In our specification, the probabilities in Eq. (1) follow the structure of a mixed logit model accounting for the panel effect due to the multiple observations by the respondent (Ortúzar and Willumsen 2011). Equation (2) describes the utility function Uiq associated with alternative i and individual q:
$$U_{iq} = { }ASC_{i} + { }X_{iq} \times \beta_{iq} + \varepsilon_{iq} + \eta_{q}$$
(2)
where ASCi is the alternative specific constants, representing the net influence of all unobserved or not explicitly included characteristics of the individual and the alternative in the utility function (Ortúzar and Willumsen 2011); Xiq are observed attributes (e.g., socioeconomic characteristics); βiq is a set of parameters to be estimated; εiq is a random error component with an identical and independent Type I Extreme value distribution; and ηq is a normal error component with mean zero and standard deviation to estimate, accounting for the panel effect. This error component varies across individuals but is constant over the repeated implicit observations of each individual according to the density function f(θ|η), conditioned to the population parameters θ. The unconditional probability is then given by Eq. (3), which can be estimated by applying simulated maximum likelihood methods (Train 2009):
$$P_{iq} = \smallint \mathop \prod \limits_{k} \frac{{e^{{U_{iq} }} }}{{\mathop \sum \nolimits_{j = 1}^{j} e^{{U_{jq} }} }}f(\theta |\eta )d\eta$$
(3)
We estimated two groups of models. Firstly, we estimated aggregated models to compare the overall expectations before the construction of the cable car versus perceptions after its implementation. In this case, we estimated market share models considering only ASCi in the utility functions (βiq = 0) assuming homogeneity in the perceptions. The second group of models considers βiq parameters associated with the attributes sex, household income, occupation, and use of the TransMiCable. These models aim to capture perception heterogeneity according to these covariates. Both groups of models account for the panel effect through the inclusion of random error components ηq.

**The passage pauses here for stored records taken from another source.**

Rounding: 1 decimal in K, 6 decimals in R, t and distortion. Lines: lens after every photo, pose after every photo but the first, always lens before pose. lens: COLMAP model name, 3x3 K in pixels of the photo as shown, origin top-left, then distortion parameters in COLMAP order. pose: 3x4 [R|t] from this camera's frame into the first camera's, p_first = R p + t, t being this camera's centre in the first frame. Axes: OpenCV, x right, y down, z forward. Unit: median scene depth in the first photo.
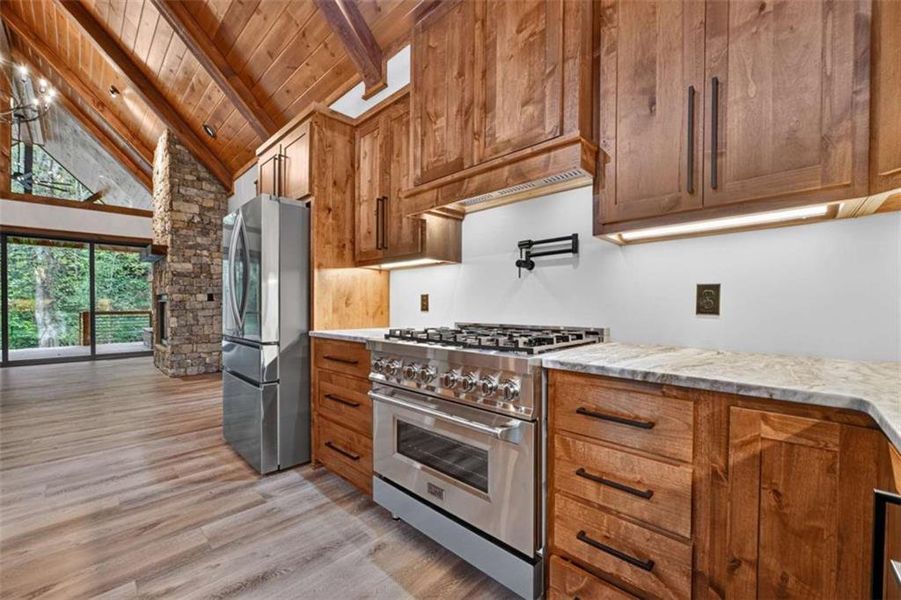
lens RADIAL K [[364.2, 0, 442.4], [0, 364.2, 310.4], [0, 0, 1]] dist [-0.015025, -0.001395]
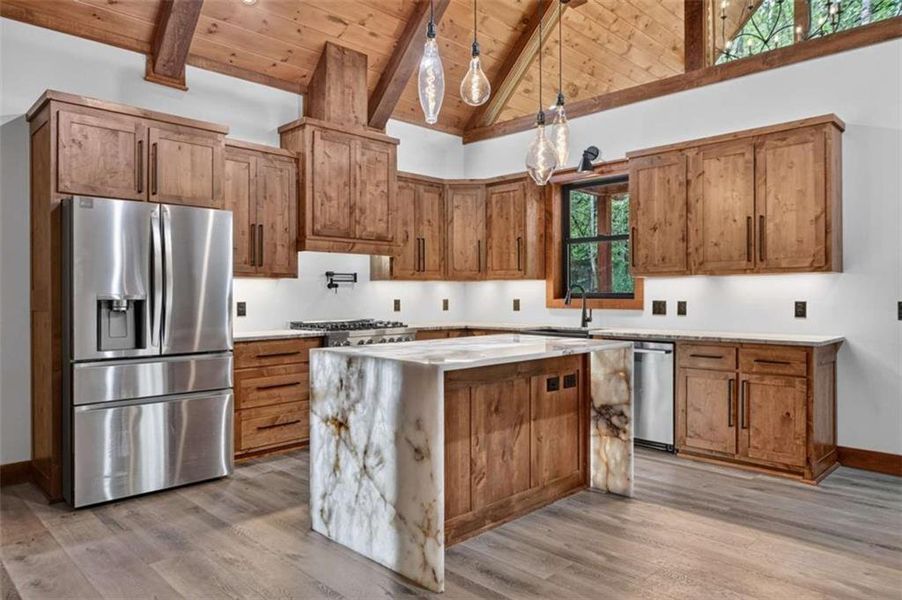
lens RADIAL K [[589.6, 0, 457.3], [0, 589.6, 295.9], [0, 0, 1]] dist [-0.004752, -0.002477]
pose [[0.012654, -0.000393, 0.999920, -5.507468], [0.021940, 0.999759, 0.000115, -0.138089], [-0.999679, 0.021936, 0.012659, 0.763206]]
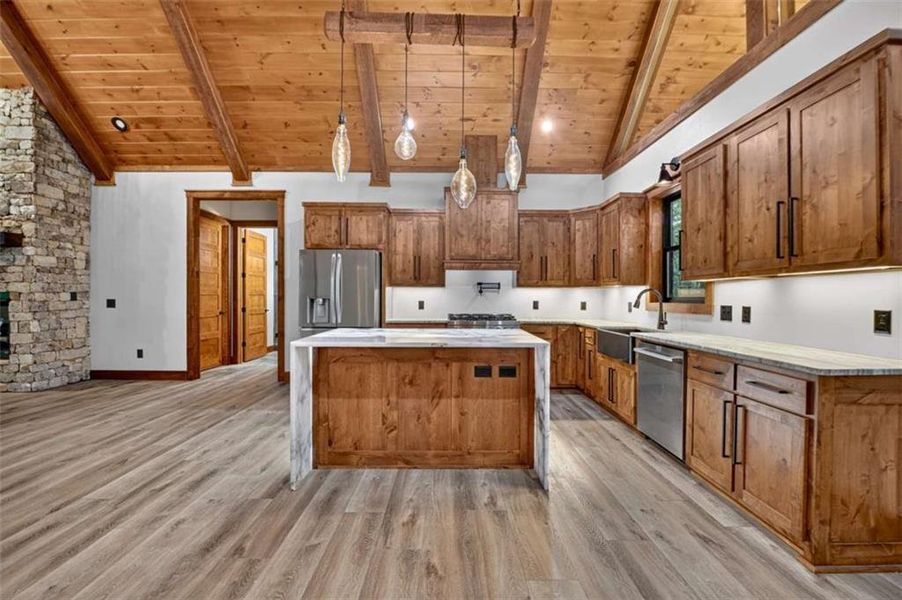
lens RADIAL K [[364.6, 0, 454.9], [0, 364.6, 298.3], [0, 0, 1]] dist [-0.015025, -0.001395]
pose [[0.709767, 0.003723, 0.704427, -3.845871], [0.007022, 0.999899, -0.012360, -0.092529], [-0.704402, 0.013719, 0.709669, -1.671744]]
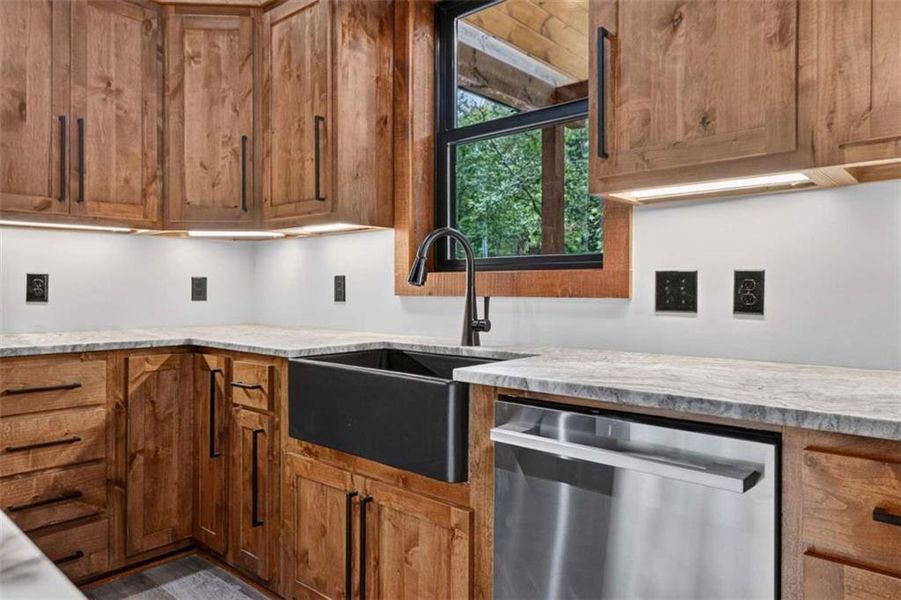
lens RADIAL K [[588.9, 0, 469.2], [0, 588.9, 282.9], [0, 0, 1]] dist [-0.004752, -0.002477]
pose [[-0.062712, 0.010699, 0.997974, -1.711234], [0.019081, 0.999773, -0.009519, -0.006436], [-0.997849, 0.018445, -0.062902, -0.304503]]
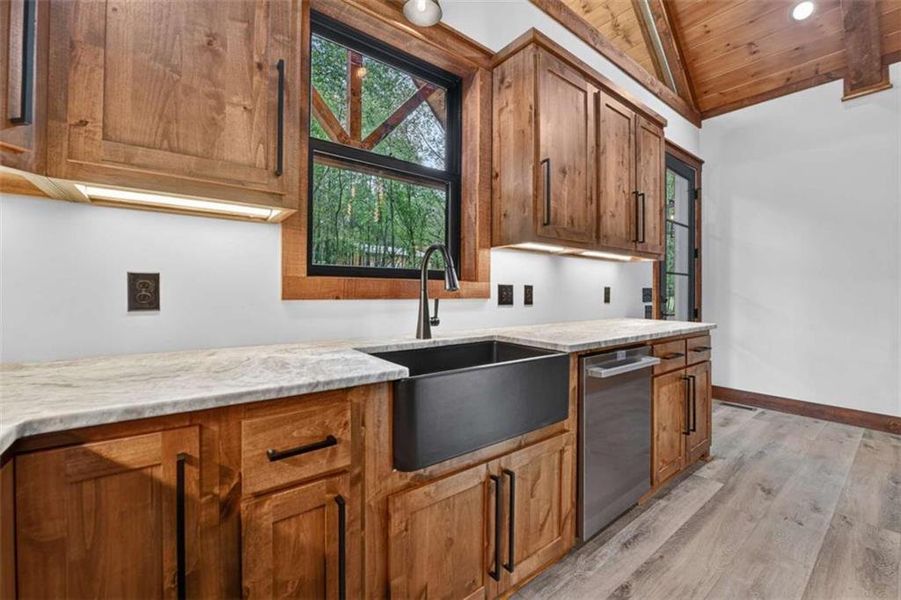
lens RADIAL K [[364.2, 0, 460.5], [0, 364.2, 287.3], [0, 0, 1]] dist [-0.015025, -0.001395]
pose [[-0.989860, -0.009062, 0.141754, 0.095339], [-0.007467, 0.999903, 0.011777, -0.054927], [-0.141847, 0.010599, -0.989832, 1.224768]]
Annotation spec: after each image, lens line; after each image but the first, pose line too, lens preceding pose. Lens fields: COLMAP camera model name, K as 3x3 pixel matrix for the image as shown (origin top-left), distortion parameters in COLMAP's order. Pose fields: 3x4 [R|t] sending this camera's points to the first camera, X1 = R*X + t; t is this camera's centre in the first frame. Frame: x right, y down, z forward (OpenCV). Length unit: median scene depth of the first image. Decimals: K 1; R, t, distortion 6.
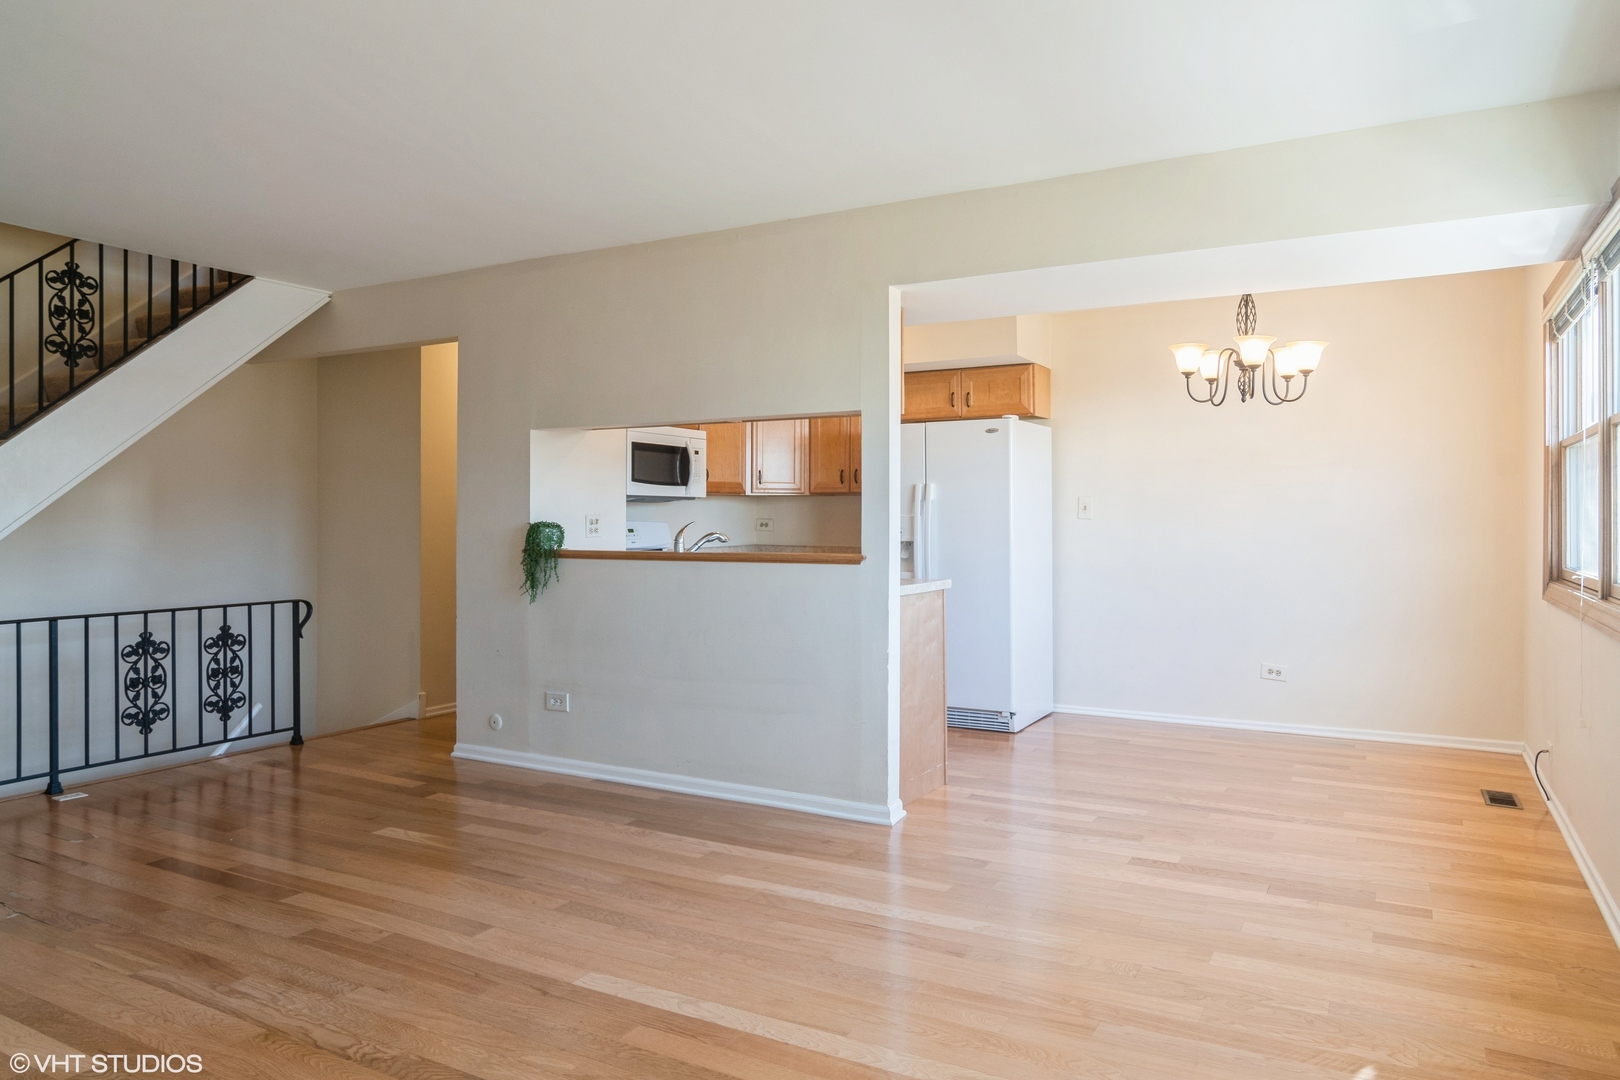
lens RADIAL K [[1087.5, 0, 802.6], [0, 1087.5, 517.7], [0, 0, 1]] dist [0.002332, 0.004637]
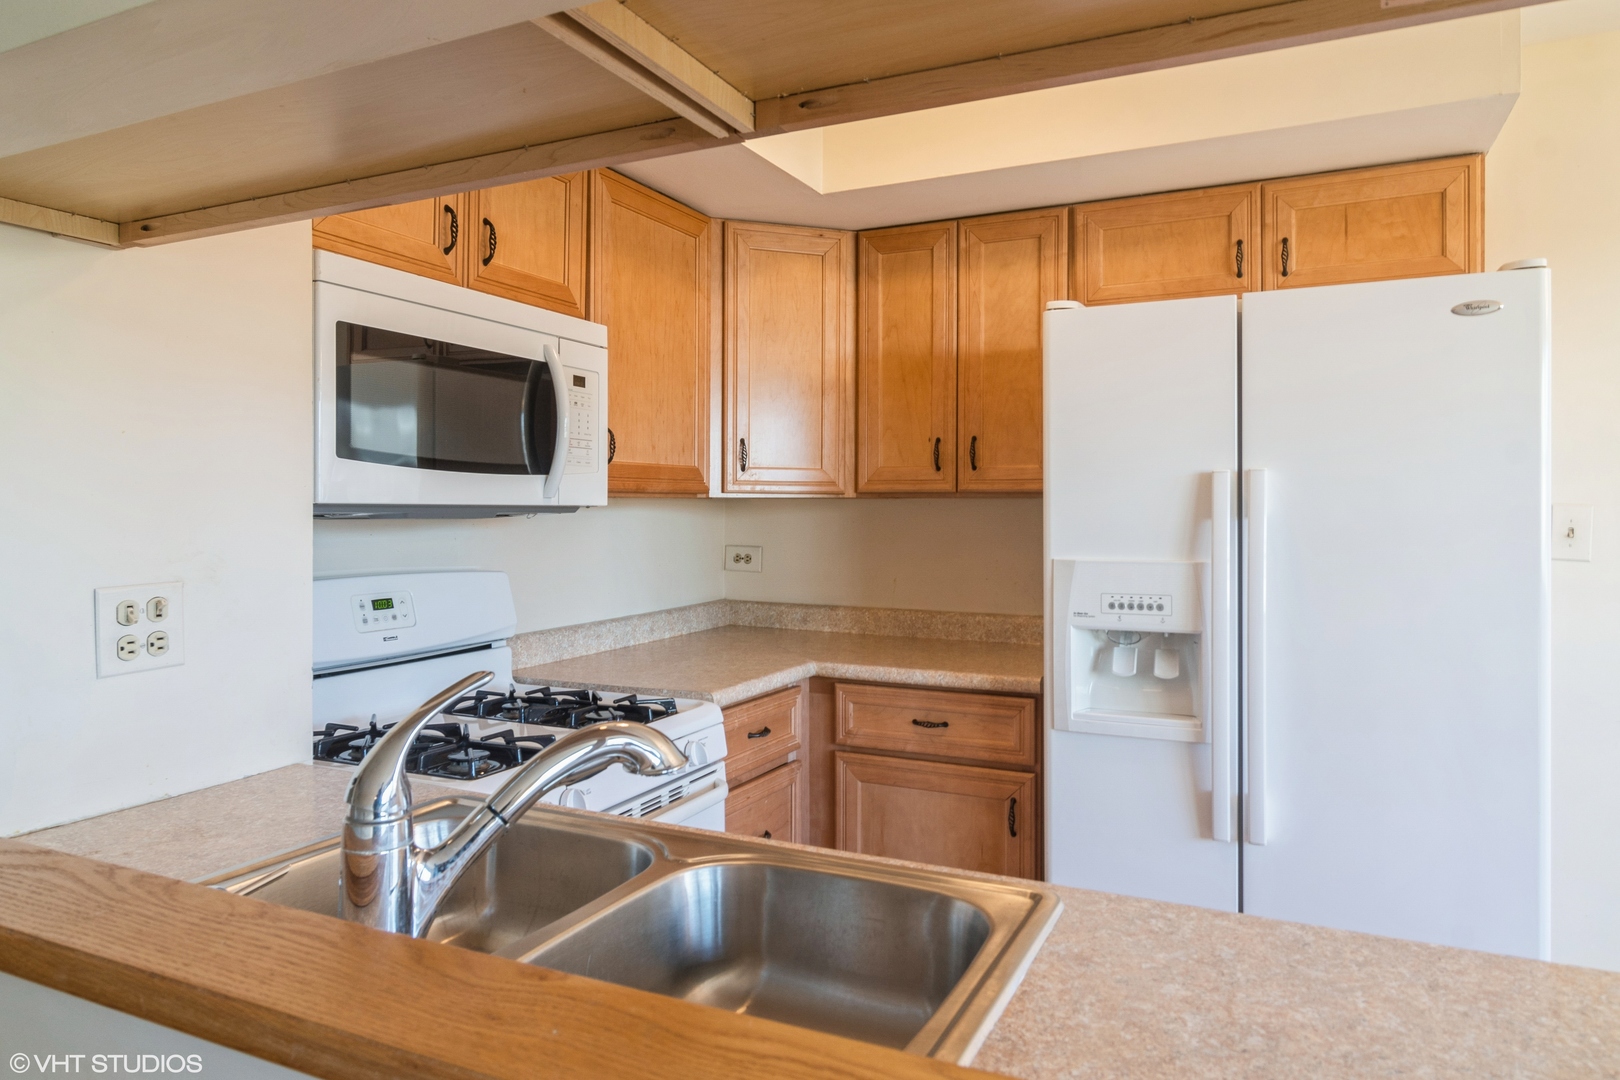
lens RADIAL K [[1040.9, 0, 811.7], [0, 1040.9, 513.6], [0, 0, 1]] dist [-0.001646, 0.000453]
pose [[0.997240, 0.000124, 0.074247, -0.047319], [-0.000431, 0.999991, 0.004123, -0.017988], [-0.074246, -0.004143, 0.997231, 0.662860]]
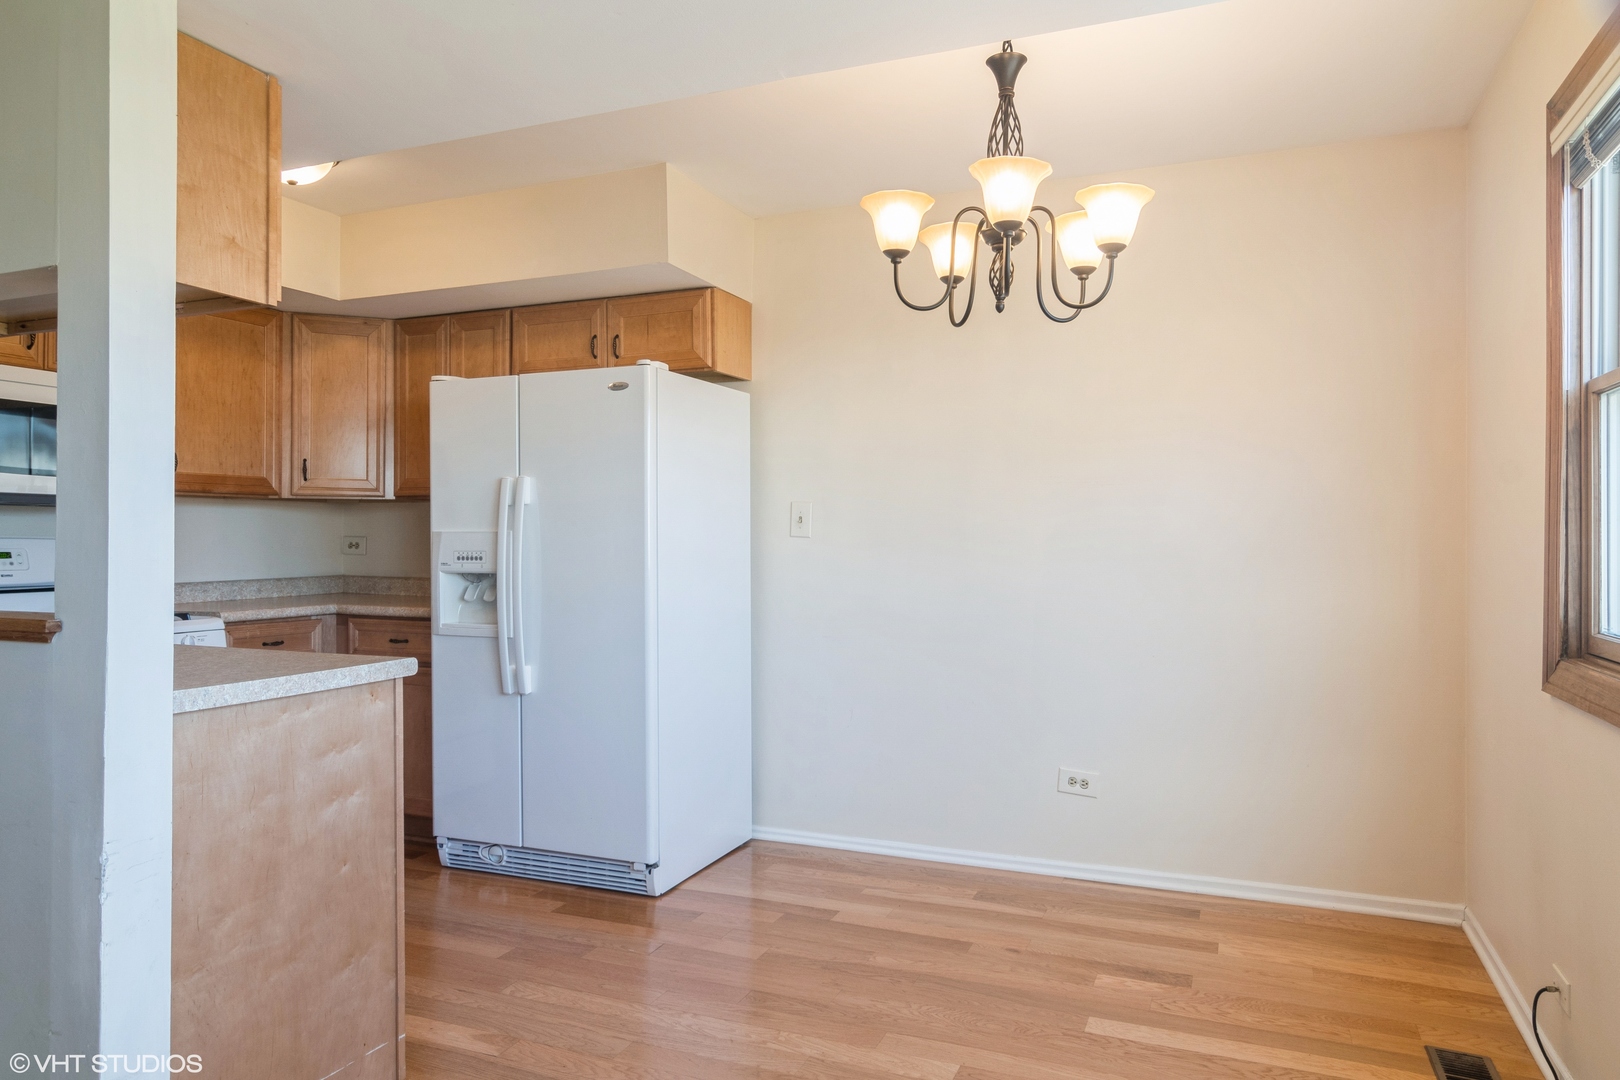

The final number of pseudo-observations for the exploded models is 979 for the baseline (i.e., expectations) and 837 for the follow-up stage (i.e., perceptions). In some cases, the respondent did not report the complete ranking and only selected one or two alternatives. Furthermore, we evaluated the perception heterogeneity considering the catchment areas of the TransMiCable stations but did not find significant differences across these areas. We hypothesize that population characteristics are homogenous in the whole study area and there are no significant spatial differences in respondents’ perceptions.